Supplied information:
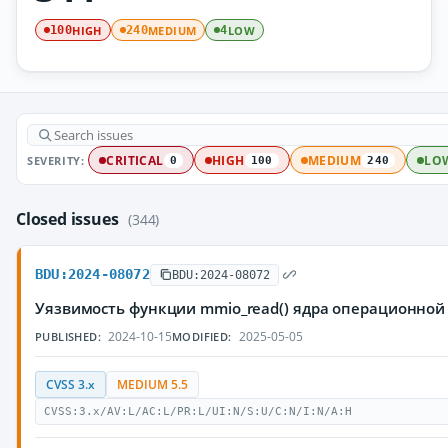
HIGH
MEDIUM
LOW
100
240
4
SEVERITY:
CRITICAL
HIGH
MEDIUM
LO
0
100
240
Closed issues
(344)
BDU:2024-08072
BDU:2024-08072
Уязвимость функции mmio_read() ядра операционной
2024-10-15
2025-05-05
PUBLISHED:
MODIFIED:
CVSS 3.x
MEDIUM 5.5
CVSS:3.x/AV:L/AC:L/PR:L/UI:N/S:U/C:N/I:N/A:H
* * *
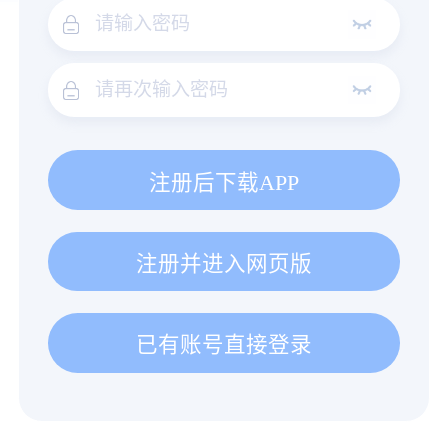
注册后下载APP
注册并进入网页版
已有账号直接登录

Activity: From the listing above, return every line that carries the string "CVSS".

Your solution:
CVSS 3.x
CVSS:3.x/AV:L/AC:L/PR:L/UI:N/S:U/C:N/I:N/A:H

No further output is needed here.